A desperate team looking to quickly spark a rebuild should be more than willing to trade a potentially elite reliever, even if said arm has 5.5 years of cheap control remaining. After all, there's no position in the game that carries a higher variance, and with high velocity comes predictable breakdown.
But forget a "desperate" team. What about the Oakland A's, who are currently operating without a guiding light of any kind? They'll be rooted in Sacramento next year. Theoretically, at some point, they'll be heading to Las Vegas. Do they want to compete when they arrive on the Strip? Before then? Never? A team looking to cash in a top trade chip, presumably, has a purpose behind the splash. It's very difficult to predict whether the A's would want to reload, reload again, and get stuck on a loading screen as their ballpark is or is not built in the baking sun.
Mason Miller's emergence as baseball's best closer could be seen as an opportunity dropped from above for a team stuck in stasis mode. The A's could earn some good PR from keeping their reliever through his rise while bracing themselves for a potential fall -- but when has seeking good PR ever been their motivation?
If Oakland's going to sell Miller, they'd better get a life-changing haul. Which is why Bleacher Report's proposed Yankees trade package feels light, despite featuring the Yankees' Nos. 3-5 prospects in Roderick Arias, Chase Hampton (currently injured), and Everson Pereira, whose big-league cameo was bleak in 2024.
Why would Oakland commit to a package highlighted by so much uncertainty -- especially Hampton, who's yet to appear in 2024? And, conversely, why would the Yankees sell two high-ceiling options in Arias and Hampton for a reliever, something they manufacture in spades (and something that carries an immediate injury risk, especially in this day and age)?
Why would Yankees trade three top prospects for Mason Miller? And why would the Oakland A's accept it?
Pereira for Ryan Helsley. Take it or leave it.
The 25-year-old Miller, previously a floundering starter at Gardner-Webb University, has been a revelation this season (after, yes, shaking off UCL damage in 2023). His 38 Ks and 0.655 WHIP in 18 1/3 innings prove he's been able to harness his 104 MPH cheddar effectively, staying mostly in the zone, and looking unhittable while doing it.
Whoever trades for Miller -- if the A's decide to press the panic button -- will be receiving baseball's best reliever, and will hold the rights to him for a very long time. How long he'll qualify as the game's greatest, though, remains up for debate.

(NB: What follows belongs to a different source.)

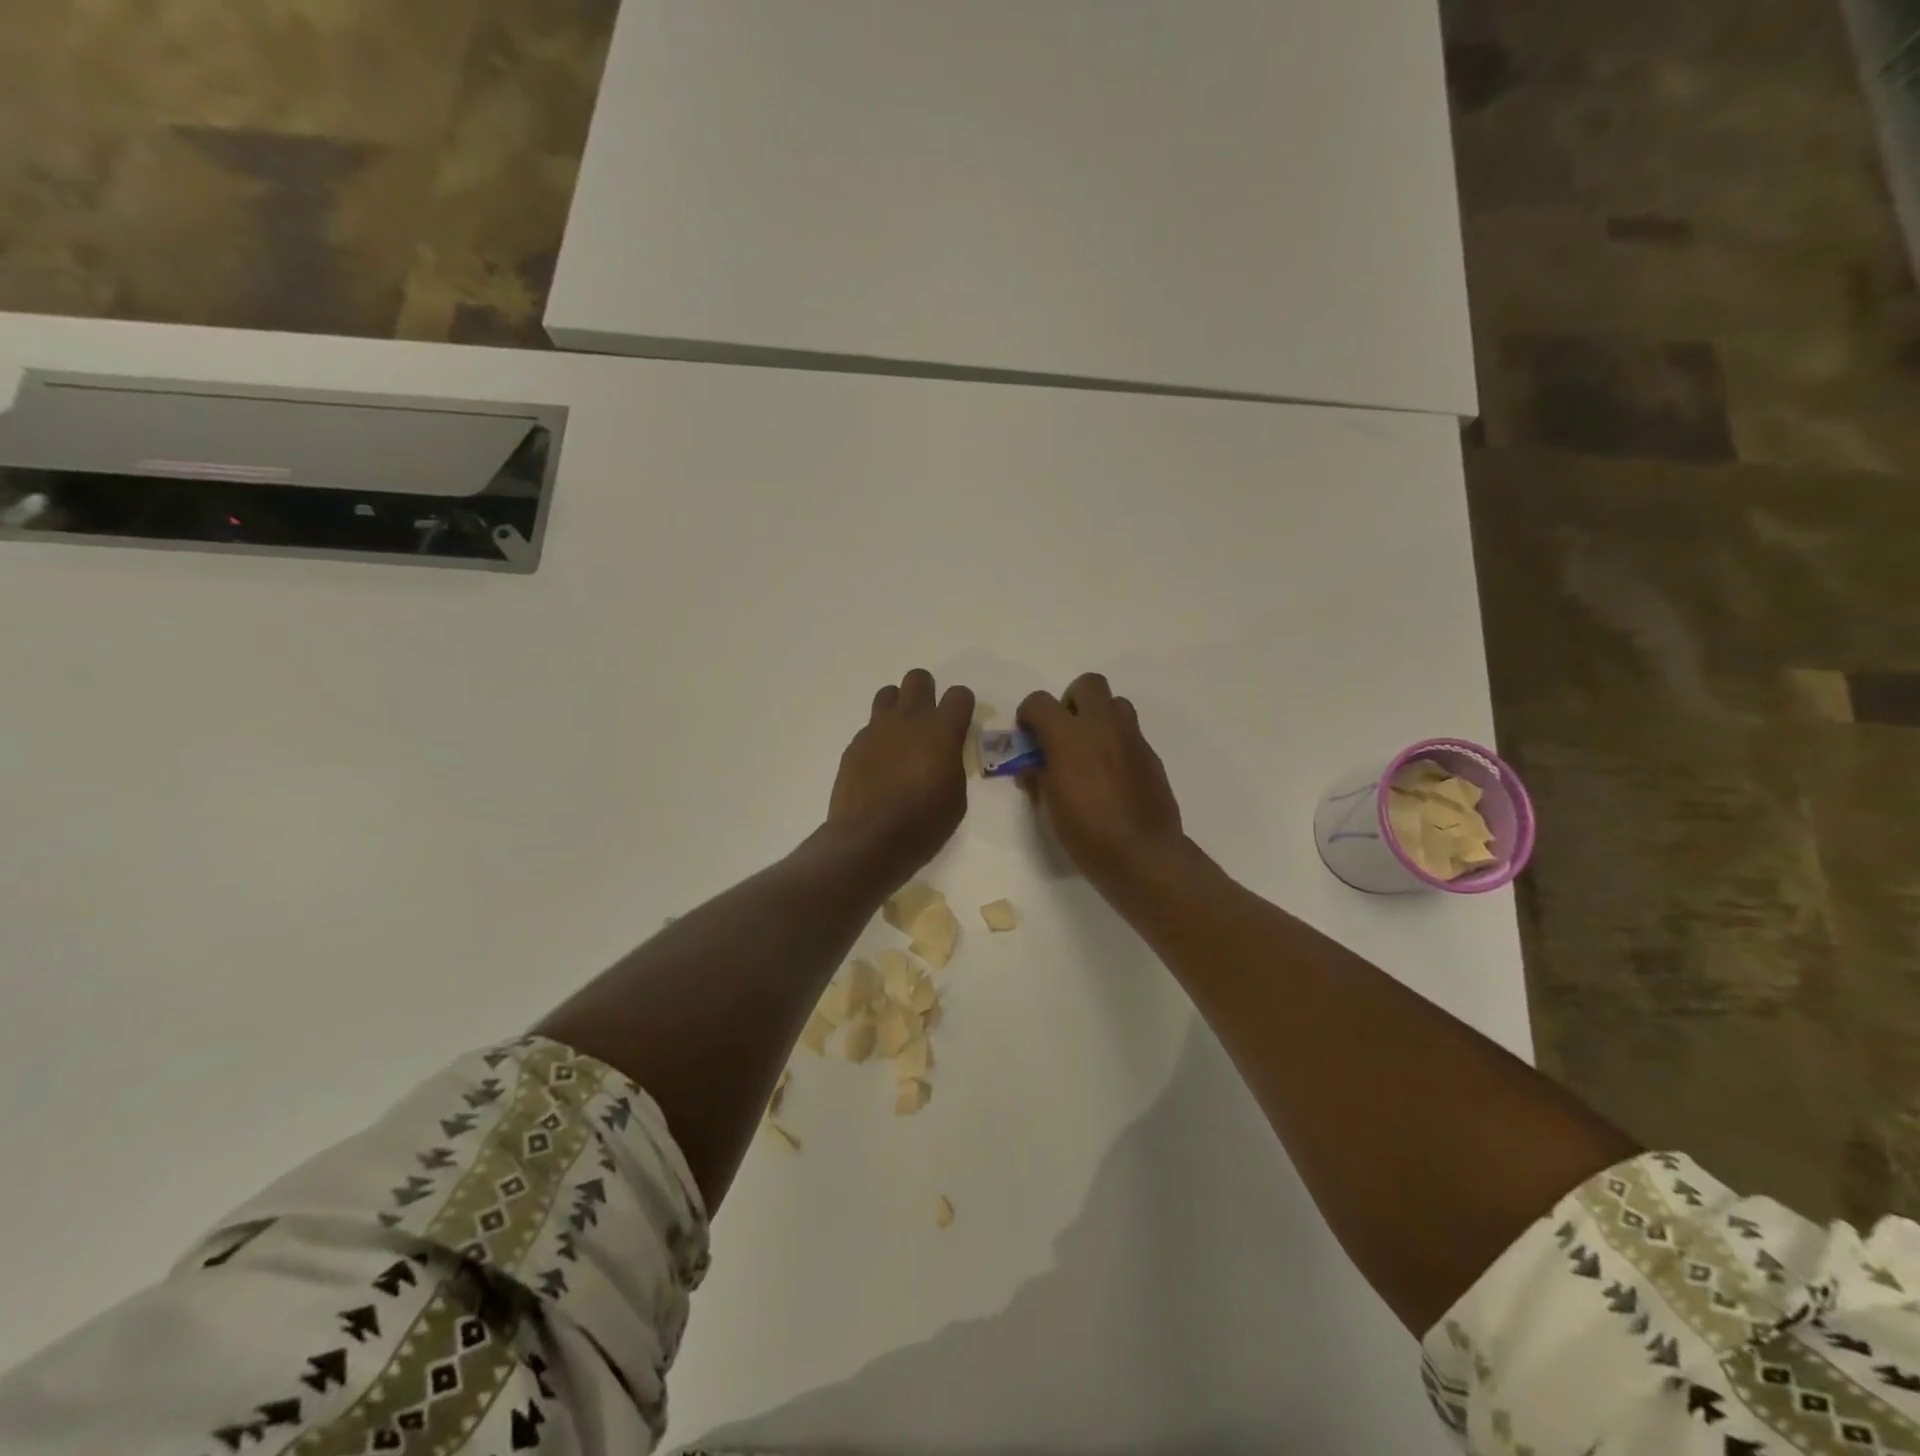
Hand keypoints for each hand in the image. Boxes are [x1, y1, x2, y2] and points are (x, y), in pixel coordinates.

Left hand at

The Yankees shouldn't be afraid to make any and all of the names mentioned available via trade, but they'd be better served trading less for a rental reliever who can induce whiffs, not cashing in all their trade chips on a one-inning option. The A's? There might not be a trade package big enough to really make this move make sense -- but don't count them out of inexplicably settling for less anyway.